Discharge Timeliness for Mother Baby Couplets: A Six Sigma Project to Improve Throughput
Article first published online: 11 JUN 2013
© 2013 AWHONN, the Association of Women's Health, Obstetric and Neonatal Nurses
Journal of Obstetric, Gynecologic, & Neonatal Nursing
Special Issue: 2013 Convention Proceedings
Volume 42, Issue s1, page S62, June 2013
How to Cite
Maurer, P. (2013), Discharge Timeliness for Mother Baby Couplets: A Six Sigma Project to Improve Throughput. Journal of Obstetric, Gynecologic, & Neonatal Nursing, 42: S62. doi: 10.1111/1552-6909.12142
- Issue published online: 11 JUN 2013
- Article first published online: 11 JUN 2013
- discharge timeliness;
- patient satisfaction
Purpose for the Program
The purpose of the project was to improve the throughput and discharge timeliness of mother–baby couplets. The capacity on the mother–baby unit delayed care of the patients admitted to the labor and delivery unit for treatment and delivery. Six Sigma methodology application was enlisted to improve the care at discharge and provide a seamless discharge transition. Baseline measurements revealed that only 30% of mother–baby couplets was discharged by noon.

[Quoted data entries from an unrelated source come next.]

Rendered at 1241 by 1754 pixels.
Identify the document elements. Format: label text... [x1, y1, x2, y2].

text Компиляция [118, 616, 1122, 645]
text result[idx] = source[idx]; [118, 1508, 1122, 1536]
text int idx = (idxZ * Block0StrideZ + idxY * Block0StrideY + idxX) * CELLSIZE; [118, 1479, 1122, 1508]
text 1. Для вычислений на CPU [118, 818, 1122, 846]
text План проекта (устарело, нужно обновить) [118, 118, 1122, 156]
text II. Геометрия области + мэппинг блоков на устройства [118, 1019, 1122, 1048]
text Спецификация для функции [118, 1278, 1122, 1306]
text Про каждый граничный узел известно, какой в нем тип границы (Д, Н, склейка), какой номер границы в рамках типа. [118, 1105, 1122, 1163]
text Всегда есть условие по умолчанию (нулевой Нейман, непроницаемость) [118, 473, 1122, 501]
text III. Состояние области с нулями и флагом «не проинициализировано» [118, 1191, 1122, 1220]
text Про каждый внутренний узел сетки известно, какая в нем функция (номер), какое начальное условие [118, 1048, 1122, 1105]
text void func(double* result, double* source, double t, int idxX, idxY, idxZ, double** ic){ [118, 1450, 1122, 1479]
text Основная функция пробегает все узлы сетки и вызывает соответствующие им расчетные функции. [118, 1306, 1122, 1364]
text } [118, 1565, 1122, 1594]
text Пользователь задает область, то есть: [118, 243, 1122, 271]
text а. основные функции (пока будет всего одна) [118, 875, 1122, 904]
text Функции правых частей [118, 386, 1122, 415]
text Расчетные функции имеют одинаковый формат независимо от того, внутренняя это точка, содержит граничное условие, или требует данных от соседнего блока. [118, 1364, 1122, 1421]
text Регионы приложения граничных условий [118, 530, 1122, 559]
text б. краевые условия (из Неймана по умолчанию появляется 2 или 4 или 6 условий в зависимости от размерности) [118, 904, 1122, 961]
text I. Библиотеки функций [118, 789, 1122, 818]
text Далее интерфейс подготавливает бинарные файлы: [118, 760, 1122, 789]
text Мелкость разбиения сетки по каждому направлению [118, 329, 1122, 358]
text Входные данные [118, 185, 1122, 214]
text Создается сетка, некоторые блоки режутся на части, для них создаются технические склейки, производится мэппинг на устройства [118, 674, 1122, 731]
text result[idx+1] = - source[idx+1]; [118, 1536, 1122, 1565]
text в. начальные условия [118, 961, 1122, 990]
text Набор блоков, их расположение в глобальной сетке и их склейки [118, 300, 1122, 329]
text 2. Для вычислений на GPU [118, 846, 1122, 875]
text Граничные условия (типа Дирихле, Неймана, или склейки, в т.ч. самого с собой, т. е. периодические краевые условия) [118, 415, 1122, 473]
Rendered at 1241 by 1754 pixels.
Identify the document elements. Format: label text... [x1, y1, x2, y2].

The maternity throughput goals were to improve the rate of patients discharged by 12 p.m. from 31.5% to 50%, to have 75% of mother–baby couplets depart from the unit within 90 minutes of the last discharge, and to improve the skill level of the charge nurse to manage throughput.
Implementation, Outcomes, and Evaluation
An interdisciplinary team addressed processes. The methodology of Lean Six Sigma was applied. An improvement of 1.5% (30.5%) was noted. Areas that were stabilized through collaboration of the team were the services provided the day before discharge. Baseline data concluded that 69.1% of discharged patients left after 12 p.m., 55% of the deliveries occurred during the scheduled time frame, and low throughput. Lack of capacity to accommodate patients during periods of the day was identified. Stabilization of services before the day of discharge did not significantly improve throughput. The following processes on the day of discharge were not addressed: charge nurse ability, staff nurse ability, patient readiness for discharge, infant care, and physician discharge timeliness. The strategy for improvement included prepared designated charge nurses, a maternity discharge workflow indicator, and rapid cycle testing. The charge nurse ability was improved. The electronic discharge alert for mother and for infant was created. The maternity expected discharge list was completed each evening. Lactation consultation and documentation was developed within the electronic medical record. Phototherapy equipment consignment eliminated the wait for delivery and decreased readmissions for hyperbilirubinemia. The use of teletracking and transport aide expedited patients leaving the unit and maternity staff remained to care for other patients. Rapid cycle outcomes indicated that 47% of mother–baby couplets left the unit within rapid cycle three. The number of departures from the unit that took place within 90 minutes of the last discharge declined. Individual services and personal choice affected the data for couplet discharges. Average discharge time by 12 p.m. improved to 83%. A 12 p.m. discharge time has been normalized with correlation of consistency of application of processes.
Implications for Nursing Practice
Improved staffing ratios enhanced the ability to promote discharge timeliness. Patient perception improved and documentation for lactation services improved quality of care. Newborn readmissions declined by 75%.